GIVEN ENTRIES:
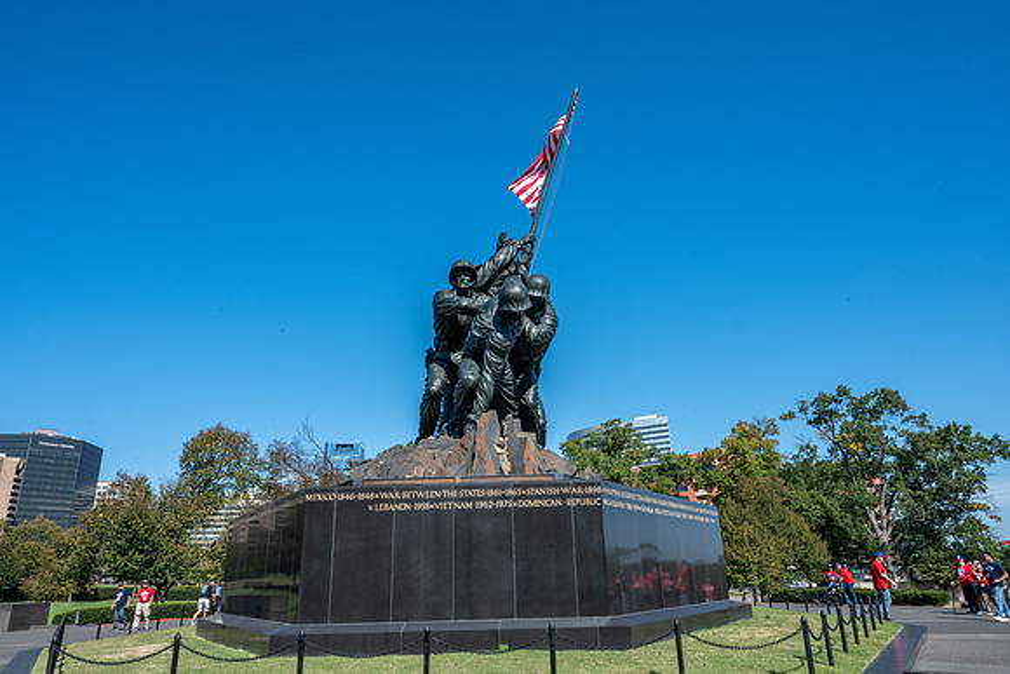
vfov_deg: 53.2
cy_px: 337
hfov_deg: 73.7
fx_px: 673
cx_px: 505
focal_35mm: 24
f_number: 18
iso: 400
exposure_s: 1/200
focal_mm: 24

REQUIRED ACTION:
If a record contains a picture, drop the picture and repeat the rest exactly.

EXPECTED ANSWER:
vfov_deg: 53.2
cy_px: 337
hfov_deg: 73.7
fx_px: 673
cx_px: 505
focal_35mm: 24
f_number: 18
iso: 400
exposure_s: 1/200
focal_mm: 24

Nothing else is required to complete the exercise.